Memaafkan adalah sebentuk cinta. Proses menghargai sesal dari sebuah kesalahan. Awal untuk penyembuhan luka, sebuah hati yang kecewa dan pikir yang cidera.
Lantas mengapa maaf itu menjadi kata yang begitu mudah terucap, mengalir tanpa ketulusan serta hembusan angin keikhlasan ? Sedang hati begitu mudahnya mengingat kembali perihal itu sebagai cela. Hingga lambat laun menjadi sandung untuk rajutan kembali ukhuwah sebagai seorang saudara, sahabat, kawan, rekan, atau apapun pertalian kita.
Ada yang belum selesai dibayar selain sebuah kata. Dan itu adalah eja pendewasaan diri.
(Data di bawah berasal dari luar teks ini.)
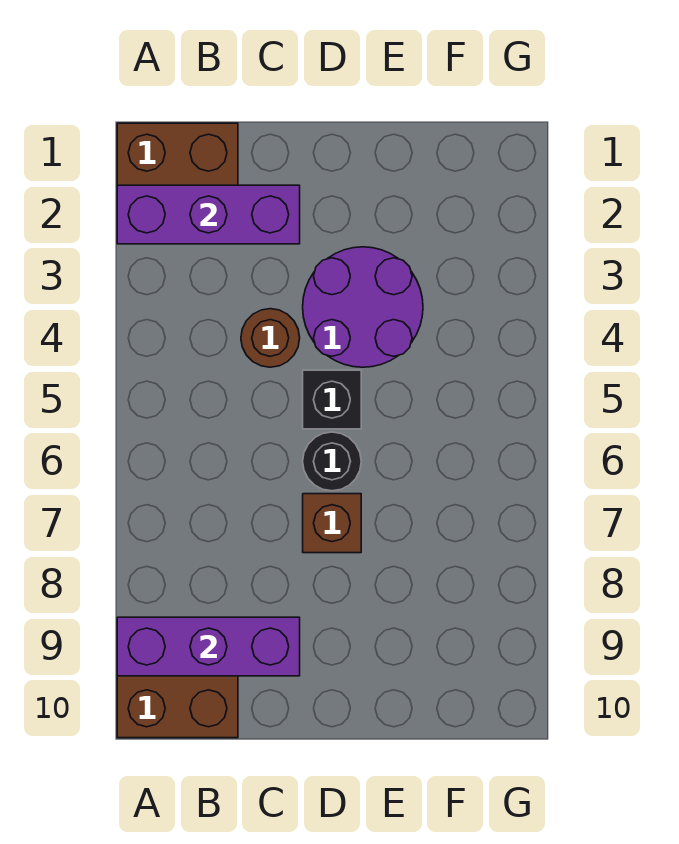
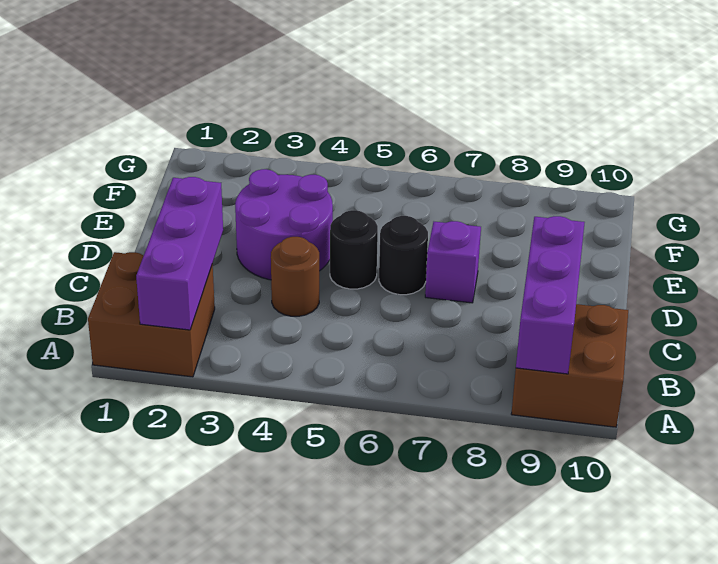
black 1x1 brick [303,370,361,429] -> black 1x1 round brick [330,210,378,289]
brown 1x1 brick [303,494,361,553] -> purple 1x1 brick [425,221,481,303]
Keikhlasan maaf, ketulusan sikap, dan pamrih yang hanya untuk ridho dari Allah SWT.
Bila melihat segala yang di belakang, tersadari ada berbilangan sisi hati yang mencipta titik dendam, titik marah, titik isyarat akan dengki. Mendesah sesak.
Maka saat lembaran sajadah itu menghampar dengan penuh kerinduan akan pengampunan, sedikit rasa takut menyeruak perlahan menghampiri diri yang mengeja do’a. Ketakutan karena bersih diri dan suci hati menjadi aral yang sulit terlewati di dalam pergaulan.
Dan sungguh, maaf dan memaafkan seperti air dingin yang menggugurkan segenap debu - debu dan jelaga yang mengendap di dasar hati.
Tuhan,
betapa hati ini sering menyapamu dalam kepasrahan seorang yang hina.
Betapa jasad ini ingin Kau menyentuhnya dan mengembunkan segenap tapak diri dalam jiwa.
..........
Ramadhan,
itu alasan saya menuliskan segenap rasa ini.
Saya ingin Ramadhan saya, saya bisa merengkuh denyut – denyut keikhlasan, ketulusan, dan maaf. Hingga saya bisa mengukir Ramadhan ini menjadi moment ’ kemenangan ’ untuk saya setelah saya melewatinya nanti.